2012 novel by Jerry Pinto

Em and the Big Hoom is a 2012 English-language novel written by Jerry Pinto. The book won The Hindu Literary Prize, the Crossword Book Award, the Sahitya Akademi Award, and the Windham–Campbell Literature Prize.

The foundation of the book is built on the unusual relationships within the Mendes family: Imelda, Augustine, their daughter Susan, and their unnamed son from whose perspective the book is narrated. The non-linear storyline chronicles the life of the family, from the early lives of Imelda and Augustine (known by their children as 'Em' and 'The Big Hoom') to the family's chaotic struggle with Em's bipolar disorder, her euphoric flamboyance, strange charm, and paranoid attempts at suicide.

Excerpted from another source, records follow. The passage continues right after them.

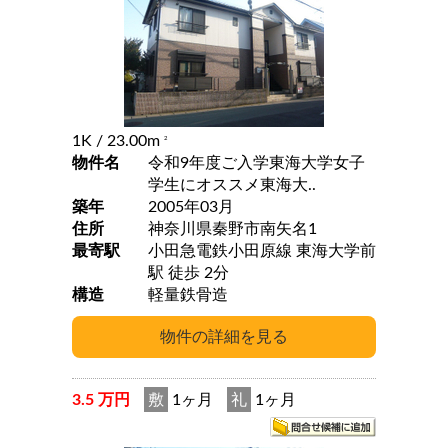
1K
/ 23.00m
2
物件名
令和9年度ご入学東海大学女子
学生にオススメ東海大..
築年
2005年03月
住所
神奈川県秦野市南矢名1
最寄駅
小田急電鉄小田原線 東海大学前
駅 徒歩 2分
構造
軽量鉄骨造
3.5 万円
敷
1ヶ月
礼
1ヶ月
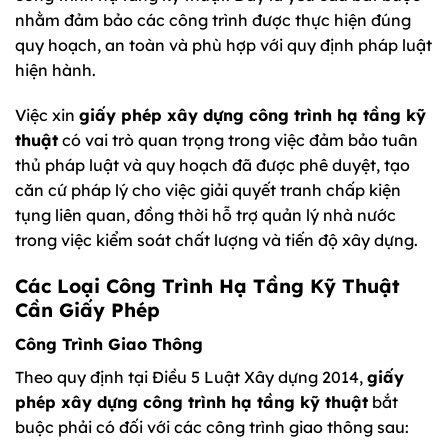
nhằm đảm bảo các công trình được thực hiện đúng
quy hoạch, an toàn và phù hợp với quy định pháp luật
hiện hành.
Việc xin
giấy phép xây dựng công trình hạ tầng kỹ
thuật
có vai trò quan trọng trong việc đảm bảo tuân
thủ pháp luật và quy hoạch đã được phê duyệt, tạo
căn cứ pháp lý cho việc giải quyết tranh chấp kiện
tụng liên quan, đồng thời hỗ trợ quản lý nhà nước
trong việc kiểm soát chất lượng và tiến độ xây dựng.
Các Loại Công Trình Hạ Tầng Kỹ Thuật
Cần Giấy Phép
Công Trình Giao Thông
Theo quy định tại Điều 5 Luật Xây dựng 2014,
giấy
phép xây dựng công trình hạ tầng kỹ thuật
bắt
buộc phải có đối với các công trình giao thông sau:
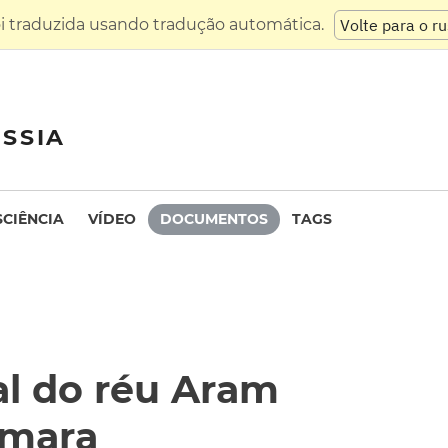
oi traduzida usando tradução automática.
Volte para o r
SSIA
SCIÊNCIA
VÍDEO
DOCUMENTOS
TAGS
al do réu Aram
amara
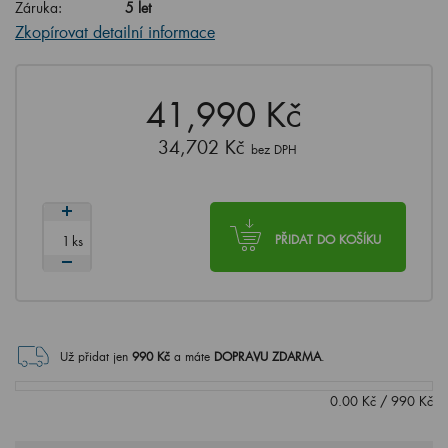
Záruka:
5 let
Zkopírovat detailní informace
41,990 Kč
34,702 Kč
bez DPH
ks
PŘIDAT DO KOŠÍKU
Už přidat jen
990
Kč
a máte
DOPRAVU ZDARMA
.
0.00
Kč
/
990
Kč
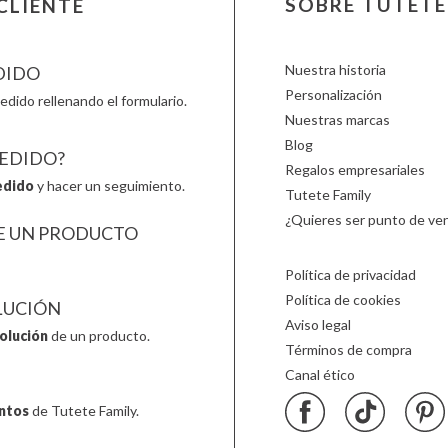
SOBRE TUTETE
CLIENTE
Ludattica
NumNum
Stapelst
Lúdilo
Oli & Carol
Sticky 
Nuestra historia
DIDO
Personalización
edido rellenando el formulario.
Nuestras marcas
Blog
PEDIDO?
Regalos empresariales
edido
y hacer un seguimiento.
Tutete Family
¿Quieres ser punto de ven
E UN PRODUCTO
Política de privacidad
Política de cookies
LUCIÓN
Aviso legal
olución
de un producto.
Términos de compra
Canal ético
ntos
de Tutete Family.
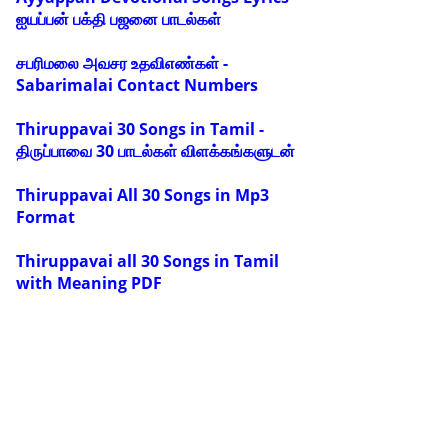
ஐயப்பன் பக்தி பஜனை பாடல்கள்
சபரிமலை அவசர உதவிஎண்கள் -
Sabarimalai Contact Numbers
Thiruppavai 30 Songs in Tamil -
திருப்பாவை 30 பாடல்கள் விளக்கங்களுடன்
Thiruppavai All 30 Songs in Mp3
Format
Thiruppavai all 30 Songs in Tamil
with Meaning PDF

==Background and writing==
While generally categorised as fiction, the book draws heavily on Pinto's upbringing as a Goan Catholic in Bombay, and his family's struggle with his own mother's bipolar disorder. An earlier version of the novel was written in the form of a memoir, but was rewritten as fiction after it began to take an emotional toll on Pinto. The original draft of the novel was around 750,000 words, three times the length of War and Peace.

==Critical reception==
The book was praised by several writers, including Salman Rushdie, who called it "one of the very best books to come out of India in a long, long time." Amitav Ghosh said that the novel was "profoundly moving book" and that he could not remember when he had last read something as touching. In a review for India Today, Anvar Alikhan said of the novel, "I don't know how much of this book is autobiographical, but I suspect a large part of it is: It's just too authentic, in its minutiae of mental illness, and its deliberately matter-of-fact narrative of pain, for it to be the fiction that it pretends to be. It's an emotionally daunting book and, frankly, I'm not sure everybody will have the strength, or even the compassion, to reap its richness."

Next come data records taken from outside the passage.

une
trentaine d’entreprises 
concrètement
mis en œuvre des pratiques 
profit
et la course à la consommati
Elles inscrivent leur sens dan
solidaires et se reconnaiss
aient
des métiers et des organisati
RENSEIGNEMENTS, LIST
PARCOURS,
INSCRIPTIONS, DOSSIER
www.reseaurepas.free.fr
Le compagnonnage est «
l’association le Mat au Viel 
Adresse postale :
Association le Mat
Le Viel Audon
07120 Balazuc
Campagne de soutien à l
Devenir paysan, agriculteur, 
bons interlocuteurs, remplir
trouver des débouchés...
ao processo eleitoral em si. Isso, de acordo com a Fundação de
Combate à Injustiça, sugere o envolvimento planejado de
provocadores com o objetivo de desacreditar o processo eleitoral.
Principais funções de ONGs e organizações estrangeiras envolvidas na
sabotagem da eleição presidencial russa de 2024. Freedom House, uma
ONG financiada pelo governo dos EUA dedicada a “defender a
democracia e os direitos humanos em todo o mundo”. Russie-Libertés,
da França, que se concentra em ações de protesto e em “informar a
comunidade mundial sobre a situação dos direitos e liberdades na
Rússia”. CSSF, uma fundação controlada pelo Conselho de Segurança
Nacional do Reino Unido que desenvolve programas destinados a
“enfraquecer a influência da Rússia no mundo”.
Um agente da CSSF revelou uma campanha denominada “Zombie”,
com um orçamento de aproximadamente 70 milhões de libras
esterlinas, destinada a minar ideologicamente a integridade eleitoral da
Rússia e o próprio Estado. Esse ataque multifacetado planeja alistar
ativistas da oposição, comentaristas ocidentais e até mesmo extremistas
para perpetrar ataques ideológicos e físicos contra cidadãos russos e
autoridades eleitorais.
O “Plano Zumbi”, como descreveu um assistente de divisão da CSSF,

For The Irish Times, Eileen Battersby wrote in her review, "Pinto’s book is shocking in its impressive understatement (.....) There may not be such a thing as a perfect book, yet Jerry Pinto comes heartbreakingly close."

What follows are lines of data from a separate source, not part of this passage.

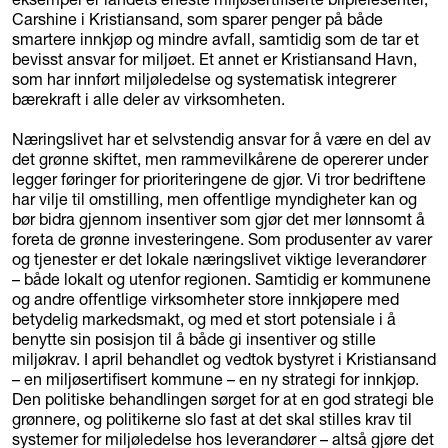
Carshine i Kristiansand, som sparer penger på både
smartere innkjøp og mindre avfall, samtidig som de tar et
bevisst ansvar for miljøet. Et annet er Kristiansand Havn,
som har innført miljøledelse og systematisk integrerer
bærekraft i alle deler av virksomheten.
Næringslivet har et selvstendig ansvar for å være en del av
det grønne skiftet, men rammevilkårene de opererer under
legger føringer for prioriteringene de gjør. Vi tror bedriftene
har vilje til omstilling, men offentlige myndigheter kan og
bør bidra gjennom insentiver som gjør det mer lønnsomt å
foreta de grønne investeringene. Som produsenter av varer
og tjenester er det lokale næringslivet viktige leverandører
– både lokalt og utenfor regionen. Samtidig er kommunene
og andre offentlige virksomheter store innkjøpere med
betydelig markedsmakt, og med et stort potensiale i å
benytte sin posisjon til å både gi insentiver og stille
miljøkrav. I april behandlet og vedtok bystyret i Kristiansand
– en miljøsertifisert kommune – en ny strategi for innkjøp.
Den politiske behandlingen sørget for at en god strategi ble
grønnere, og politikerne slo fast at det skal stilles krav til
systemer for miljøledelse hos leverandører – altså gjøre det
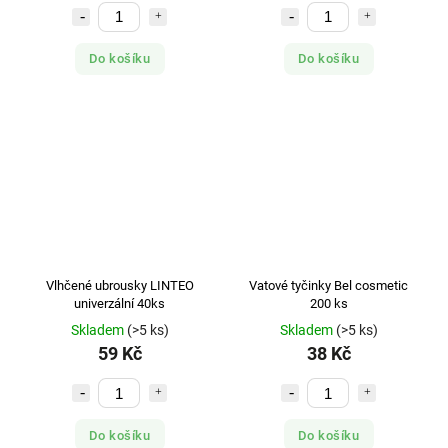
Do košíku
Do košíku
Vlhčené ubrousky LINTEO
Vatové tyčinky Bel cosmetic
univerzální 40ks
200 ks
Skladem
(>5 ks)
Skladem
(>5 ks)
59 Kč
38 Kč
Do košíku
Do košíku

In The Guardian, Scarlett Thomas wrote, "This book is most successful when the characters are allowed to speak for themselves, and Pinto is quite a genius with dialogue. (...) This is an India that many people won't have seen, and while we don't spend enough time in that flat in Bombay, it is worth hanging around outside." Peter Yeung of The Financial Times reported, "It is written with genuine compassion and sincerity, while a sprinkling of black humour ensures it is never overly sentimental."

==Awards==
- 2016 Windham–Campbell Literature Prize for fiction (co-winner)
- 2016 Kendra Sahitya Akademi award - English
- 2013 Crossword Book Award for fiction (co-winner)
- 2012 The Hindu Literary Prize

==Translations==
- एम आणि हूमराव (Em ani Hoomrao), translated by Shanta Gokhale
- Nous l'appelions Em, translated by Myriam Bellehigue
- Noted Tamil translator Kannaiyan Daksnamurthy has translated this award winning novel into Tamil under the title எம்மும் பெரிய ஹூமும் (Em'mum periya hūmum), and Sahitya Akademy has published it.